Ten derde: Wilt u, in de gemeenschap van de Protestantse Kerk in Nederland en onder haar opzicht, getrouw zijn onder de bediening van het Woord en de sacramenten, volharden in het gebed en het lezen van de Heilige Schrift, en wilt u met de u geschonken gaven meewerken aan de opbouw van de gemeente van Christus? Wat is daarop het antwoord van: Lucas Corstiaan Baggerman Gerdina Jannetje Bastiana van den Heuvel - Pruissen Theodorus van Rosmalen Gerritje Gerda van Rosmalen - Willemsen Jacobus van der Schoot Arie Hendrik Versluis Anna Pieternella van der Wiel Antwoord: Ja Opneming onder de belijdende leden Uit kracht van uw doop en als gevolg van uw persoonlijke belijdenis van het geloof, verklaren wij u, in de gemeenschap van de Kerk van Christus, tot belijdende leden van de Protestantse Kerk in Nederland en nodigen u tot de tafel des Heeren. Bevestiging De God nu aller genade, Die ons geroepen heeft tot Zijn eeuwige heerlijkheid in Christus Jezus, nadat wij een weinig tijd zullen geleden hebben, Dezelve volmake, bevestige, versterke en fondere ulieden. Hem zij de heerlijkheid en de kracht in alle eeuwigheid. Amen.

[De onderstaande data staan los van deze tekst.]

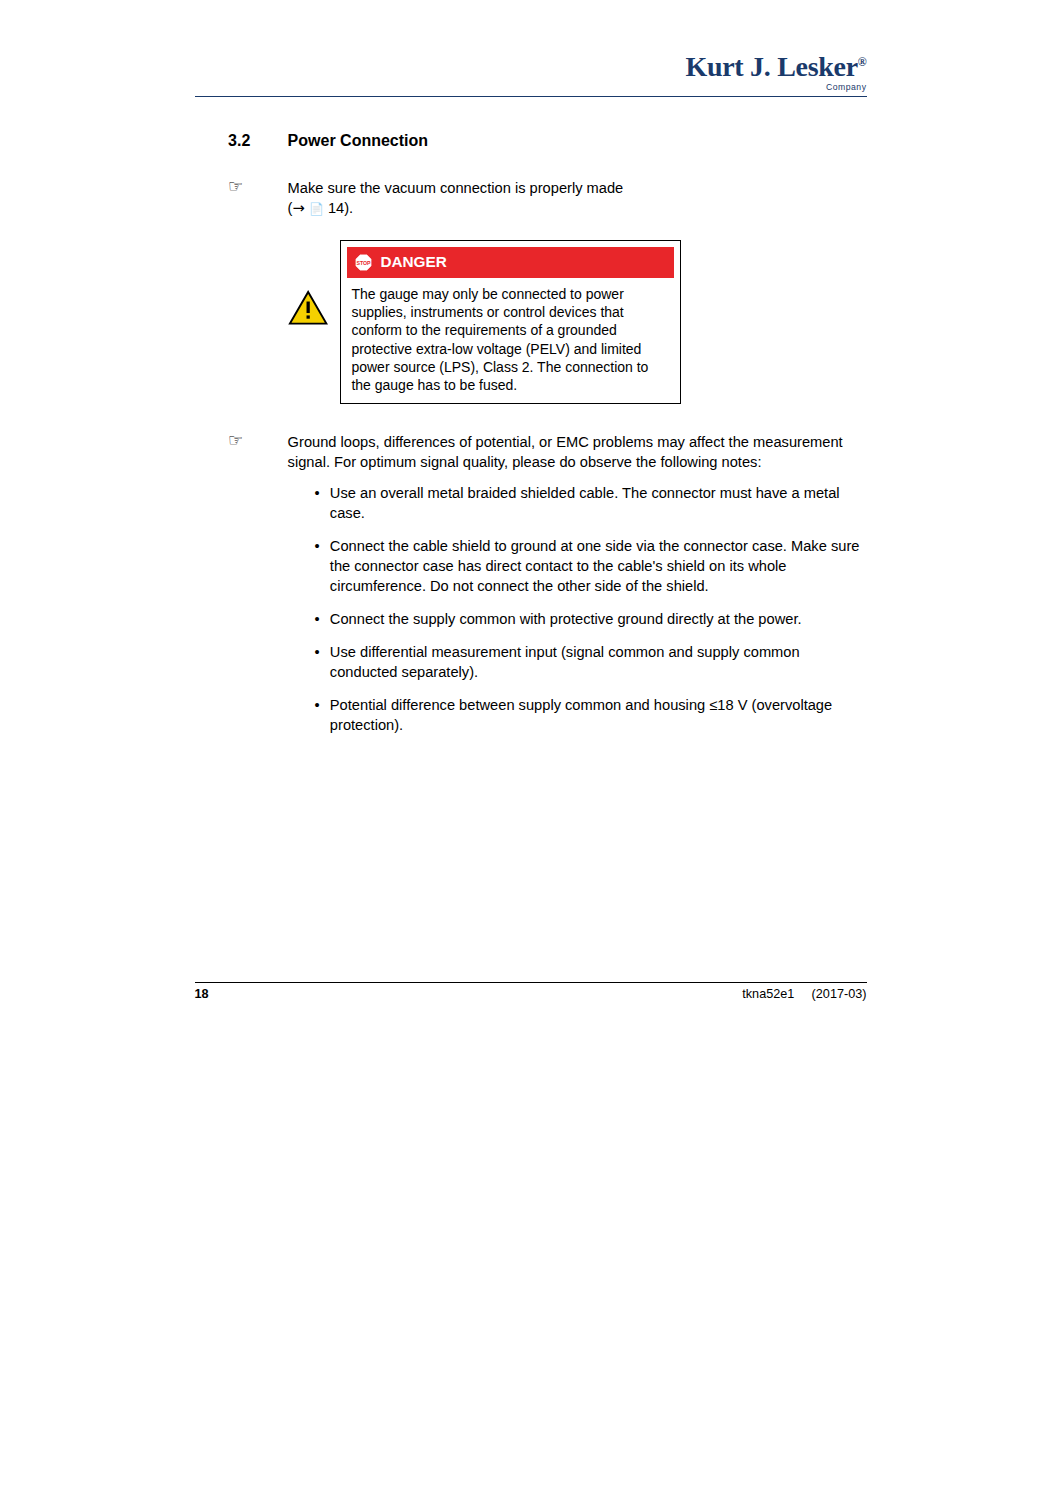Kurt J. Lesker®
Company
3.2 Power Connection
☞
Make sure the vacuum connection is properly made
(→ 📄 14).
STOP DANGER
The gauge may only be connected to power supplies, instruments or control devices that conform to the requirements of a grounded protective extra-low voltage (PELV) and limited power source (LPS), Class 2. The connection to the gauge has to be fused.
☞
Ground loops, differences of potential, or EMC problems may affect the measurement signal. For optimum signal quality, please do observe the following notes:
Use an overall metal braided shielded cable. The connector must have a metal case.
Connect the cable shield to ground at one side via the connector case. Make sure the connector case has direct contact to the cable's shield on its whole circumference. Do not connect the other side of the shield.
Connect the supply common with protective ground directly at the power.
Use differential measurement input (signal common and supply common conducted separately).
Potential difference between supply common and housing ≤18 V (overvoltage protection).
18
tkna52e1(2017-03)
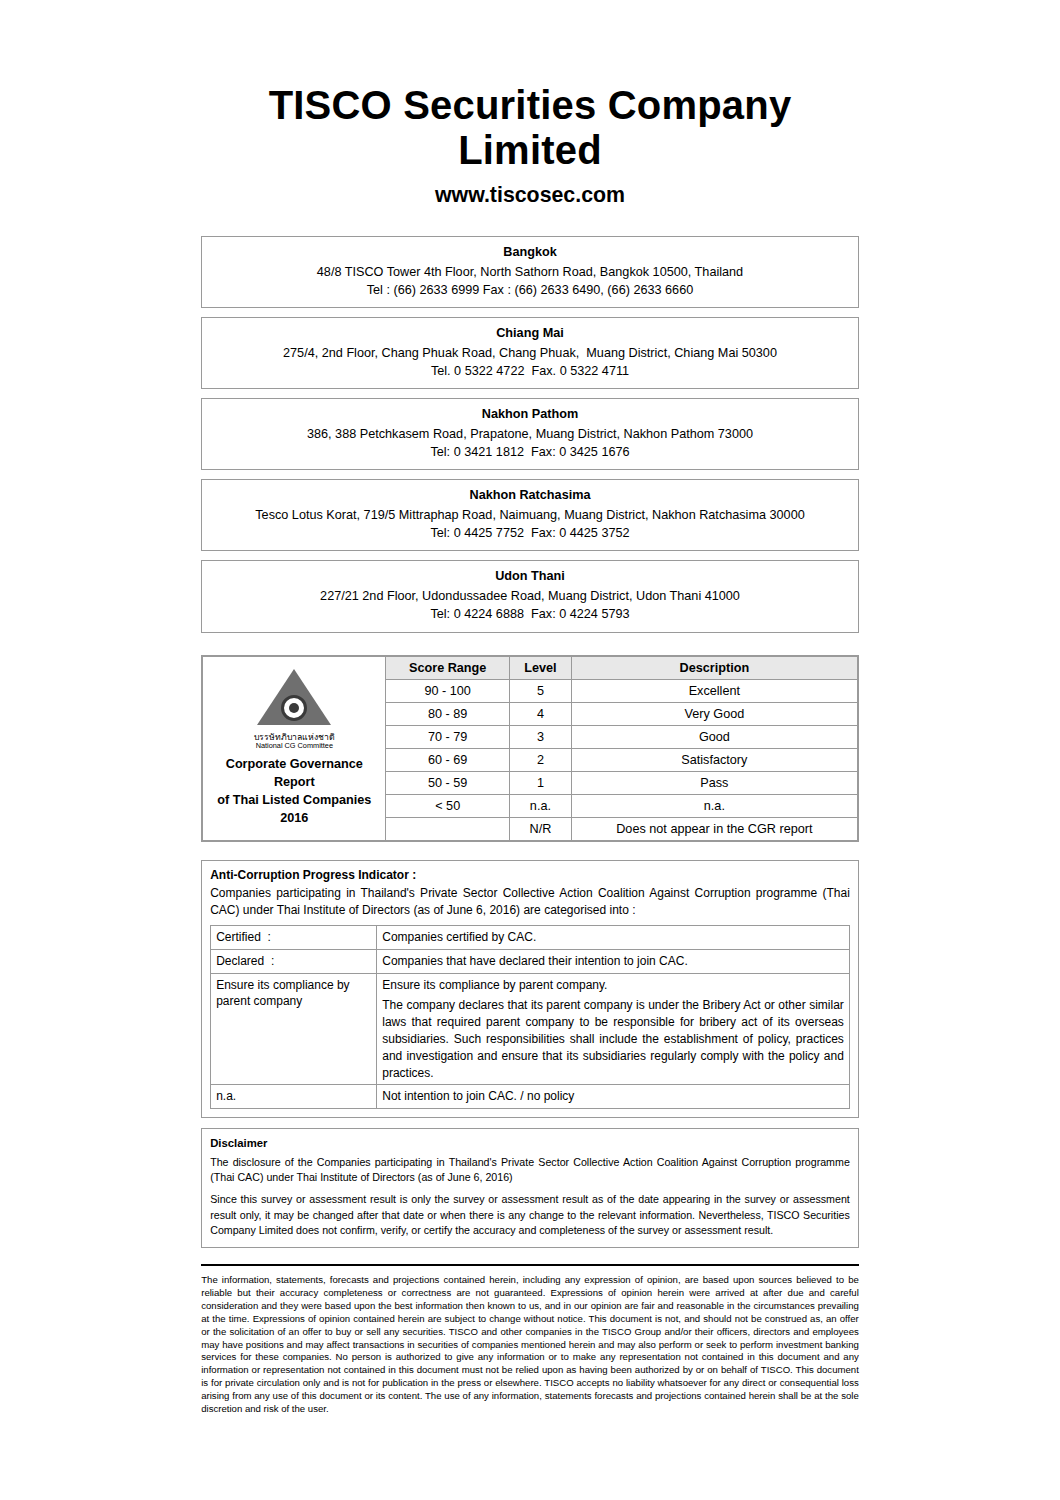TISCO Securities Company Limited
www.tiscosec.com
Bangkok 48/8 TISCO Tower 4th Floor, North Sathorn Road, Bangkok 10500, Thailand
Tel : (66) 2633 6999 Fax : (66) 2633 6490, (66) 2633 6660
Chiang Mai 275/4, 2nd Floor, Chang Phuak Road, Chang Phuak, Muang District, Chiang Mai 50300
Tel. 0 5322 4722 Fax. 0 5322 4711
Nakhon Pathom 386, 388 Petchkasem Road, Prapatone, Muang District, Nakhon Pathom 73000
Tel: 0 3421 1812 Fax: 0 3425 1676
Nakhon Ratchasima Tesco Lotus Korat, 719/5 Mittraphap Road, Naimuang, Muang District, Nakhon Ratchasima 30000
Tel: 0 4425 7752 Fax: 0 4425 3752
Udon Thani 227/21 2nd Floor, Udondussadee Road, Muang District, Udon Thani 41000
Tel: 0 4224 6888 Fax: 0 4224 5793
| บรรษัทภิบาลแห่งชาติ National CG Committee Corporate Governance Report of Thai Listed Companies 2016 | Score Range | Level | Description |
| 90 - 100 | 5 | Excellent |
| 80 - 89 | 4 | Very Good |
| 70 - 79 | 3 | Good |
| 60 - 69 | 2 | Satisfactory |
| 50 - 59 | 1 | Pass |
| < 50 | n.a. | n.a. |
| | N/R | Does not appear in the CGR report |
Anti-Corruption Progress Indicator :
Companies participating in Thailand's Private Sector Collective Action Coalition Against Corruption programme (Thai CAC) under Thai Institute of Directors (as of June 6, 2016) are categorised into :
| Certified : | Companies certified by CAC. |
| Declared : | Companies that have declared their intention to join CAC. |
| Ensure its compliance by parent company | Ensure its compliance by parent company. The company declares that its parent company is under the Bribery Act or other similar laws that required parent company to be responsible for bribery act of its overseas subsidiaries. Such responsibilities shall include the establishment of policy, practices and investigation and ensure that its subsidiaries regularly comply with the policy and practices. |
| n.a. | Not intention to join CAC. / no policy |
Disclaimer
The disclosure of the Companies participating in Thailand's Private Sector Collective Action Coalition Against Corruption programme (Thai CAC) under Thai Institute of Directors (as of June 6, 2016)
Since this survey or assessment result is only the survey or assessment result as of the date appearing in the survey or assessment result only, it may be changed after that date or when there is any change to the relevant information. Nevertheless, TISCO Securities Company Limited does not confirm, verify, or certify the accuracy and completeness of the survey or assessment result.
The information, statements, forecasts and projections contained herein, including any expression of opinion, are based upon sources believed to be reliable but their accuracy completeness or correctness are not guaranteed. Expressions of opinion herein were arrived at after due and careful consideration and they were based upon the best information then known to us, and in our opinion are fair and reasonable in the circumstances prevailing at the time. Expressions of opinion contained herein are subject to change without notice. This document is not, and should not be construed as, an offer or the solicitation of an offer to buy or sell any securities. TISCO and other companies in the TISCO Group and/or their officers, directors and employees may have positions and may affect transactions in securities of companies mentioned herein and may also perform or seek to perform investment banking services for these companies. No person is authorized to give any information or to make any representation not contained in this document and any information or representation not contained in this document must not be relied upon as having been authorized by or on behalf of TISCO. This document is for private circulation only and is not for publication in the press or elsewhere. TISCO accepts no liability whatsoever for any direct or consequential loss arising from any use of this document or its content. The use of any information, statements forecasts and projections contained herein shall be at the sole discretion and risk of the user.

Zingen door de belijdeniscatechisanten: Psalm 119: 53 Uw woord is mij een lamp voor mijnen voet, Mijn pad ten licht, om 't donker op te klaren. Ik zwoer, en zal dit met een blij gemoed Bevestigen, in al mijn levensjaren, Dat ik Uw wet, die heilig is en goed, Door Uw gena bestendig zal bewaren.

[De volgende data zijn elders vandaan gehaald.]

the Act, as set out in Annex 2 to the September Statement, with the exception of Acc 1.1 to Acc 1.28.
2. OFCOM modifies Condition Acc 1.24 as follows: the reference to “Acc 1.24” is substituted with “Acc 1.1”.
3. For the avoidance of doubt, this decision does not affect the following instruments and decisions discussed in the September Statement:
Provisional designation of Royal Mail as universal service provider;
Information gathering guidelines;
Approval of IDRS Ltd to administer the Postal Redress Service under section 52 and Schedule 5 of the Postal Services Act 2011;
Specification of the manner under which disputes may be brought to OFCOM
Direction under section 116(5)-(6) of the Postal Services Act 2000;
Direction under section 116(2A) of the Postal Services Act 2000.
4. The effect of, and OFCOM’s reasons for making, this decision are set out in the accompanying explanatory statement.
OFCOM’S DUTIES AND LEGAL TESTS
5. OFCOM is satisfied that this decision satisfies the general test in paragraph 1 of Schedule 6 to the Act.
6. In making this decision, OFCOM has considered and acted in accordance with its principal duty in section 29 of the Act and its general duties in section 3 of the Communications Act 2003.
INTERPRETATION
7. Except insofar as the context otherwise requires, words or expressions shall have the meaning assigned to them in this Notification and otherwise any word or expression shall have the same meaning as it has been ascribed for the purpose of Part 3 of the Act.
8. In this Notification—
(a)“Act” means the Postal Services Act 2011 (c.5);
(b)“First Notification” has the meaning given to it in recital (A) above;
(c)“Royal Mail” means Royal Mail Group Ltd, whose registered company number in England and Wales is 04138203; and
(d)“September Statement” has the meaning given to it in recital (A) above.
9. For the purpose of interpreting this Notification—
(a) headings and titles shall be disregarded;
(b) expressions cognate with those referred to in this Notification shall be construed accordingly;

Toezingen: Psalm 25: 4, (staande) 's HEEREN goedheid kent geen palen. God is recht, dus zal Hij door Onderwijzing hen, die dwalen, Brengen in het rechte spoor. Hij zal leiden 't zacht gemoed In het effen recht des HEEREN. Wie Hem need'rig valt te voet, Zal van Hem zijn wegen leren. Korte toespraak Geliefde broeders en zusters in de Heere, nu u door uw belijdenis in alle voorrechten van het lidmaatschap van de Kerk van Christus delen mag, bedenkt te allen tijde dat u medeburgers van de heiligen bent en huisgenoten van God, gebouwd op het fundament van de apostelen en profeten, terwijl Jezus Christus Zelfde hoeksteen is; in Hem wordt ook u mede gebouwd tot een woonstede van God in de Geest. Gemeente van Jezus Christus, nu u de belijdenis van deze broeders en zusters hebt gehoord en getuige geweest bent van de doop en hun toelating tot het Heilig Avondmaal hebt vernomen, bevelen wij hen aan in uw liefde en zorg, als leden, die met ons een zijn in de Heere. Gedenk de woorden van onze Heere Jezus Christus: Een nieuw gebod geef ik u dat u elkander liefhebt, gelijk Ik u liefgehad heb, dat u ook elkander lief hebt. Hieraan zullen allen weten, dat u discipelen van Mij zijt, indien u liefde hebt onder elkander. Geloofsbelijdenis Ik geloof in God de Vader, de Almachtige, Schepper des hemels en der aarde. En in Jezus Christus, Zijn eniggeboren Zoon, onze Heere; die ontvangen is van de Heilige Geest, geboren uit de maagd Maria; die geleden heeft onder Pontius Pilatus, is gekruisigd, gestorven en begraven, nedergedaald ter helle; ten derden dage wederom opgestaan van de doden; opgevaren ten hemel, zittende ter rechterhand Gods, des almachtigen Vaders; van waar Hij komen zal om te oordelen de levenden en de doden. Ik geloof in de Heilige Geest Ik geloof een heilige, algemene christelijke Kerk, de gemeenschap der heiligen; vergeving der zonden; wederopstanding van het vlees; en een eeuwig leven. Amen. Zingen: Psalm 48: 6 Want deze God is onze God; Hij is ons deel, ons zalig lot, Door tijd noch eeuwigheid te scheiden; Ter dood toe zal Hij ons geleiden.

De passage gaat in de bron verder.